In this context, it is understandable why Xi had to consolidate political power through the control of the Politburo, the military and security services, and the Communist Party’s very ideology via the constitutional inscription of his thought. As added measure, Xi also took over the feared anticorruption body, the Central Commission Discipline Inspection, to curb crime and purge rivals.
It’s really all about making sure China’s dream of inclusive prosperity and superpower status doesn’t turn into a nightmare. Consider these harsh realities:
China is virtually a coastal-island nation highly dependent on maritime trade. Eight of the ten busiest ports in the world lie on its eastern coasts. In the event of conflict, a hostile power like America (that has encircled China’s coast and maritime routes with powerful military forces since after World War II) could easily block the choke points in the Malacca Straits and the South China Sea, thus strangulating China’s economic lifeline to the Middle East and Europe. China’s “nine-dash line” and “First island chain” mantra is thus a survival reaction to America’s vise-like naval encirclement of China’s most vulnerable industrial heartland: its coasts.
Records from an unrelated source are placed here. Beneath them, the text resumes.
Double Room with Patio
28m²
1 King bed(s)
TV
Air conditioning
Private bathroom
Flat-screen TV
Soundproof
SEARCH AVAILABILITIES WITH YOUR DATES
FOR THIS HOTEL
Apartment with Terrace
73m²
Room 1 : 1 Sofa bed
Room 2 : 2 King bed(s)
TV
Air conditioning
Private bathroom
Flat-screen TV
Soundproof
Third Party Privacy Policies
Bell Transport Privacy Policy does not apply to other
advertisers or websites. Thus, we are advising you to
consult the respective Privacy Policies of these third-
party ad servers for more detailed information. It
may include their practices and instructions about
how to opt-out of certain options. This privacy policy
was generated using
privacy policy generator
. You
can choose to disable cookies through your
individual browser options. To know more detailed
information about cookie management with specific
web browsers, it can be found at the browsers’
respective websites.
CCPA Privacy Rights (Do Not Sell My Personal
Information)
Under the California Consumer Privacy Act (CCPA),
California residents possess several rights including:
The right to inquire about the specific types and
China’s military forces, notably its weak navy (one aircraft carrier fleet) pales in comparison to America’s overwhelming and more modern 11-carrier strike force. By Xi’s own estimate, it would take more than 15 years for China to challenge US naval power.
Small wonder Beijing refused to recognize the Permanent Court of Arbitration’s 2016 ruling that declared the “nine-dash line” illegal. Doing so would have meant undermining its own geopolitical and national security imperatives. If China is serious about protecting its economy and
being a global power, it must counterbalance US power in the South China Sea by hanging on and militarizing the key islands in it (as unsinkable aircraft carriers), and be damned with legalities.
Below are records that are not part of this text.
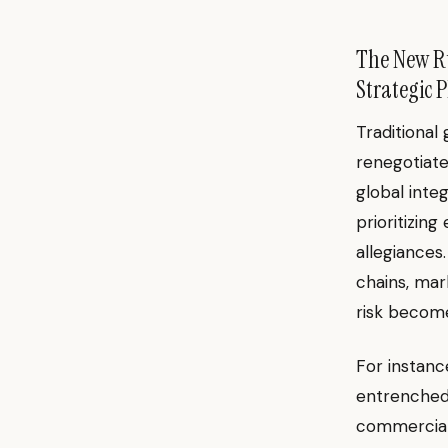
The New Ru
Strategic 
Traditional
renegotiate
global inte
prioritizin
allegiances
chains, mar
risk becom
For instanc
entrenched 
commercial 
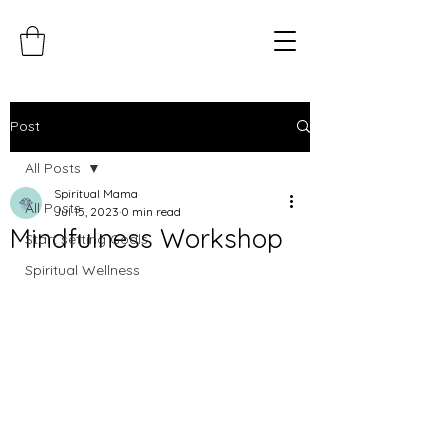
Post
All Posts
Spiritual Mama
All Posts
Jul 15, 2023
0 min read
Mindfulness Workshop
Start setting Goals
Spiritual Wellness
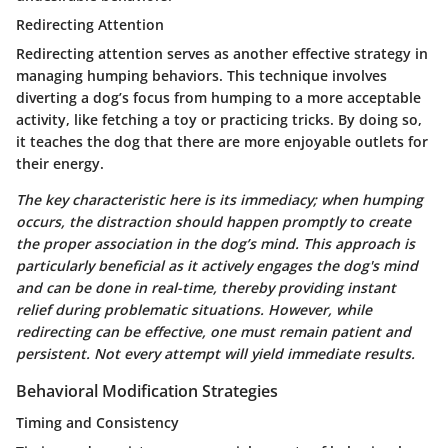
Redirecting Attention
Redirecting attention serves as another effective strategy in
managing humping behaviors. This technique involves
diverting a dog’s focus from humping to a more acceptable
activity, like fetching a toy or practicing tricks. By doing so,
it teaches the dog that there are more enjoyable outlets for
their energy.
The key characteristic here is its immediacy; when humping
occurs, the distraction should happen promptly to create
the proper association in the dog’s mind. This approach is
particularly beneficial as it actively engages the dog's mind
and can be done in real-time, thereby providing instant
relief during problematic situations. However, while
redirecting can be effective, one must remain patient and
persistent. Not every attempt will yield immediate results.
Behavioral Modification Strategies
Timing and Consistency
China’s ambitious “One Belt, One Road” (Obor) infrastructure project goes through restive areas such as Xinjiang and Tibet and seems increasingly more problematic. The recent sudden pullout by Pakistan and Nepal from multibillion-dollar hydroelectric projects along Obor due to unacceptable strings attached by China have raised alarm bells. Such developments should be a wake-up call for China’s vassal states, like the Philippines, whose President has proudly and unabashedly embraced a pivot to China.
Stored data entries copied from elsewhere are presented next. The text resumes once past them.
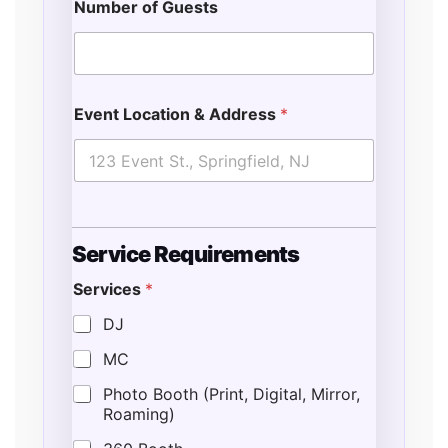
Number of Guests
Event Location & Address
*
Service Requirements
Services
*
DJ
MC
Photo Booth (Print, Digital, Mirror,
Roaming)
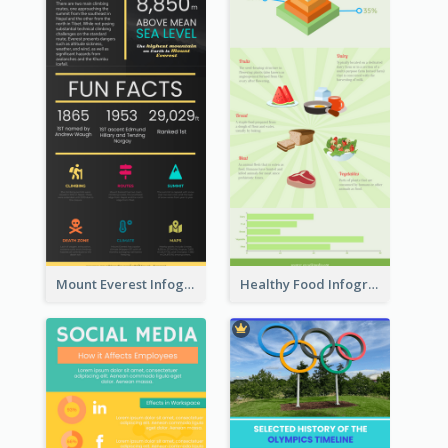
Mount Everest Infographic
Healthy Food Infographic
The Pakistan decision can throw a monkey wrench into the Obor’s key project, the 1,000-mile road from Xinjiang to Pakistan’s port of Gwadar in the Arabian Sea that would cut travel time to the Middle East by 12,000 kilometers. If it’s scuttled or plagued by protracted delays, China’s plan to bypass the SCS entirely in case its choke points are blocked by rival powers would be thwarted.
Other king-size headaches for Xi are these related issues: discontent among its poor, numbering over 400 million, China’s real-estate bubbles that are economic time bombs, and the national debt that has soared to an all-time high of 304 percent of GDP.